A growing share of your customers never see a results page. They ask ChatGPT, Claude, or Perplexity, and they read one answer; Google now does the same above its own links. A machine decides which businesses get named in that answer. You can’t control the decision, but you can influence it, and most sites don’t even try.
That is the work GEO names. Generative engine optimization: shaping your content so an AI assistant cites you when it answers. It is the sibling of traditional SEO, which aims to rank your page in a list of links. The two share most of their foundation and differ in the last step: a ranking, versus a mention inside a written answer.
What follows is what we have learned about earning that mention, including the limits.
How an assistant decides who to name
You cannot see inside a model, but you can reason about how these systems work, because the mechanics are public.
An AI assistant answers from two sources. The first is what it learned during training: a snapshot of public text, frozen at some past date. The second is what it retrieves at the moment you ask. Many assistants now search the live web, pull in a handful of pages, and write their answer from those. This second path, retrieval, is the one you can influence directly and quickly.

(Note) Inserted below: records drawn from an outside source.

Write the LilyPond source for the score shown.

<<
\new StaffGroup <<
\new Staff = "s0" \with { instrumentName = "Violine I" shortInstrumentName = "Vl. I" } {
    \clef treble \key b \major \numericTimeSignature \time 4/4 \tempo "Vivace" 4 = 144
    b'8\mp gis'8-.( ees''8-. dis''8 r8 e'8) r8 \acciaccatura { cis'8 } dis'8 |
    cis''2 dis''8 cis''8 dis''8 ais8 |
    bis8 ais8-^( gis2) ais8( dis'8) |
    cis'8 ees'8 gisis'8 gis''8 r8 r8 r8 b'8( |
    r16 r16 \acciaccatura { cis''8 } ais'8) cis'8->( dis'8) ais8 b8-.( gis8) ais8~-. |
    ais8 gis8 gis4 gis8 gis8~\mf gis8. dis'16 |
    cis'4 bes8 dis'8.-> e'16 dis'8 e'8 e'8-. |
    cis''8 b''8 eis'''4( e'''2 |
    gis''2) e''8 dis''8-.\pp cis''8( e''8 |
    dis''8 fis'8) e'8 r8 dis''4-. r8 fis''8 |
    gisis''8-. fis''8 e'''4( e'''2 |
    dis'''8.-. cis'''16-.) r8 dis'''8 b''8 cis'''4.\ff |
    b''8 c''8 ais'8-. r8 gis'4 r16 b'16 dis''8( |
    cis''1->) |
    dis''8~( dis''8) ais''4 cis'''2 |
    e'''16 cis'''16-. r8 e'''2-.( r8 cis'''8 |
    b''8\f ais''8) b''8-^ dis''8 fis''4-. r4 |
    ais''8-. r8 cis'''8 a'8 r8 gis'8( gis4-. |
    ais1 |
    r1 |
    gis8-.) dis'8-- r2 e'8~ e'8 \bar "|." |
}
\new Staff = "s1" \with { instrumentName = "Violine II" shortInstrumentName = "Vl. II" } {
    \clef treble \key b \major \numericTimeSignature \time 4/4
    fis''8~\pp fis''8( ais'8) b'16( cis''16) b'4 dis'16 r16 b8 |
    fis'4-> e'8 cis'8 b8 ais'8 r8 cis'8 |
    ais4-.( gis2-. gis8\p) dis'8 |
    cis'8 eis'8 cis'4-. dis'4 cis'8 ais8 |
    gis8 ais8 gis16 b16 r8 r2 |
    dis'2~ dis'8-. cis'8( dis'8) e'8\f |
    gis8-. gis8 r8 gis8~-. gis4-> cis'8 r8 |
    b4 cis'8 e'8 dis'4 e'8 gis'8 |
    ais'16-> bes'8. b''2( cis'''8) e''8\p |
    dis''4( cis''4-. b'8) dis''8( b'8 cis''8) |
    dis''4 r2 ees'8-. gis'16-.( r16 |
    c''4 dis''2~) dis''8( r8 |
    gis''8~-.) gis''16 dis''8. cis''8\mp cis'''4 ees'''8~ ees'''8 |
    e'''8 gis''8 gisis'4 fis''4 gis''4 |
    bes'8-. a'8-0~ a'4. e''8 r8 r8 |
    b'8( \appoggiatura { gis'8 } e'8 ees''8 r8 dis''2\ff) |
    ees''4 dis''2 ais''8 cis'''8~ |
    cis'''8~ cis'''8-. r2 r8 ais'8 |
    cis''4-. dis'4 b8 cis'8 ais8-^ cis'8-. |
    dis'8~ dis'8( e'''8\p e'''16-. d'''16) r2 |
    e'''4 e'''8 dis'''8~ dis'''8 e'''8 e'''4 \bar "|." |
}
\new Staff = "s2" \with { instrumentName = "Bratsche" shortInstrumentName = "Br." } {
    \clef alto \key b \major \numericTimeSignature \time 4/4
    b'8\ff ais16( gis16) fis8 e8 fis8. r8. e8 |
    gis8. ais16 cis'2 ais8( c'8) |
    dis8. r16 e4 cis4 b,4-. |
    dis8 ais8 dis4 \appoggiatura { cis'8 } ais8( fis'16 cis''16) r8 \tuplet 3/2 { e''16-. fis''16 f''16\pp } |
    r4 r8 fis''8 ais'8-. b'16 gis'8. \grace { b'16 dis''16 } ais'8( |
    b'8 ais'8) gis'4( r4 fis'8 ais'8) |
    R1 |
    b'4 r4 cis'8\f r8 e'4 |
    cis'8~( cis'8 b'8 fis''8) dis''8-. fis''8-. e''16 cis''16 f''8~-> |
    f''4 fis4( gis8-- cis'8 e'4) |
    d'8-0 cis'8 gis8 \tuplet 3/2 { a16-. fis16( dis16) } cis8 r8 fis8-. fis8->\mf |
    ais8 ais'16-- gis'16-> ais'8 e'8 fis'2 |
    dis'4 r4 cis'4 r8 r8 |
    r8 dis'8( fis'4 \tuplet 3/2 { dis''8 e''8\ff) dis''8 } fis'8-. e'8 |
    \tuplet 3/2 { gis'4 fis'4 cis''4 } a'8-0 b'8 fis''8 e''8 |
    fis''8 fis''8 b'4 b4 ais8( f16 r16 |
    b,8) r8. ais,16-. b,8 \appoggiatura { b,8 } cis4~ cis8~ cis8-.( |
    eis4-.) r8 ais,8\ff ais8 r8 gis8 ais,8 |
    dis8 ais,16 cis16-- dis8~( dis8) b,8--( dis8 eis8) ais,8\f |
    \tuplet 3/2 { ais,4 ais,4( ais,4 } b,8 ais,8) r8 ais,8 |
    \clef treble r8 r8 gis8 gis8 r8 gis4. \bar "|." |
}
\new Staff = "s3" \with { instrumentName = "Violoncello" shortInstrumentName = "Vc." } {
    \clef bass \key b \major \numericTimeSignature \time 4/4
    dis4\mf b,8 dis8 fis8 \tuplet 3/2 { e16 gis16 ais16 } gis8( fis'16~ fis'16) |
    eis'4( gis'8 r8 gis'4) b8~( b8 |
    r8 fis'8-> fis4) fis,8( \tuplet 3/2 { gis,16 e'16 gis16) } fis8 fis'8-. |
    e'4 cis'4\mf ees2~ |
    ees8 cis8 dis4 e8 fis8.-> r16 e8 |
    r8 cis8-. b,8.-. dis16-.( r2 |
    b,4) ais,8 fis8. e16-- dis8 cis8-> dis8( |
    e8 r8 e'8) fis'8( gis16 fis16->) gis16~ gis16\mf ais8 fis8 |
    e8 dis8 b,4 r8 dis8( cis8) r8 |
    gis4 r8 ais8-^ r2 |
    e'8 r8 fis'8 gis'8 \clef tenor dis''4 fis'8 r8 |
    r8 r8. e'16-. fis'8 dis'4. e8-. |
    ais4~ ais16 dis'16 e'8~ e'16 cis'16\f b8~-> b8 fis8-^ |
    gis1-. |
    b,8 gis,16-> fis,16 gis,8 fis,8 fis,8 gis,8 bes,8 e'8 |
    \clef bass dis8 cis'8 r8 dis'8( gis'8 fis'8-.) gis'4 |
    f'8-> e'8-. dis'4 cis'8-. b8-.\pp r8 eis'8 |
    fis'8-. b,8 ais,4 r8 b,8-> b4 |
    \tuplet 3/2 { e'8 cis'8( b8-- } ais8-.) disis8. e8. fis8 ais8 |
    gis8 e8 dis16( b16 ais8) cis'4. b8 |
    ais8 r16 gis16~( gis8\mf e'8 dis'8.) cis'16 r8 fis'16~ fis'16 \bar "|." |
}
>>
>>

When an assistant retrieves, it runs a search, reads the top results, and summarizes them. If your page is in that set, is easy to parse, and states a clear answer to the question, it is a strong candidate to be quoted or named. If your page buries the answer under marketing language, or hides it in an image, the model has nothing clean to lift.
So the first rule of GEO is unglamorous: be retrievable, and be clear.
What moves it
Answer the question in plain words, early. Assistants favour pages that state a fact or a definition directly. A page that opens with “What is X? X is…” gives the model a sentence it can quote. A page that opens with a slogan does not.
Structure the page so a machine can read it. Real headings, short paragraphs, lists where lists belong, and a logical order. The same structure that helps a screen reader helps a language model. There is no separate “AI version” of good structure.
Add structured data. Schema.org markup (Organization, Product, FAQ, Article) tells a machine what your content is, not just what it says. It has helped search engines understand pages for years, and it gives answer engines the same head start.
Be consistent everywhere. Assistants lean on facts they see repeated across independent sources. If your company name, what you do, and your key claims read the same on your site, your profiles, and anywhere you are mentioned, the model has less reason to doubt them.
Publish an llms.txt. This is a simple, proposed file at the root of your site that gives AI crawlers a concise, factual summary of who you are and links to your important pages. It is new and not universally adopted, but it costs little and points in the right direction: give machines a clean version of the truth.
Earn mentions elsewhere. Models weigh what other sites say about you, not only what you say about yourself. A citation in something someone else wrote is worth more than another line on your own homepage.
Two things do not help, whatever you may have been sold. Keyword stuffing fails because assistants read for meaning, and padding reads as noise. Walls of thin, generated content fail because there is already too much of it and models are being tuned to discount it. And nobody can promise you a citation: the systems change often, the ranking signals are not published, and the output is probabilistic by design. You can raise your odds. You cannot control what a model says.
What you can’t measure
GEO has a limit that SEO does not. With search, you can at least see your ranking and watch it move. With an assistant, the same question can produce different answers on different days, for different people, in different tools. Measurement is harder and looser. We instrument what we can. We track whether assistants cite you for the questions that matter, and check your content the way a model would read it. Then we tell you where the numbers stop.
The businesses that get named by AI assistants are, overwhelmingly, the ones that were already clear, credible, and well-structured. GEO is the discipline that has always made a site trustworthy, aimed at a new kind of reader.
Where to start
If you do three things, do these. State your core answers in plain language on the pages that matter. Mark those pages up with structured data. Make sure your facts read the same wherever they appear. Everything else builds on that base. This site does all three, down to the llms.txt. View source and check.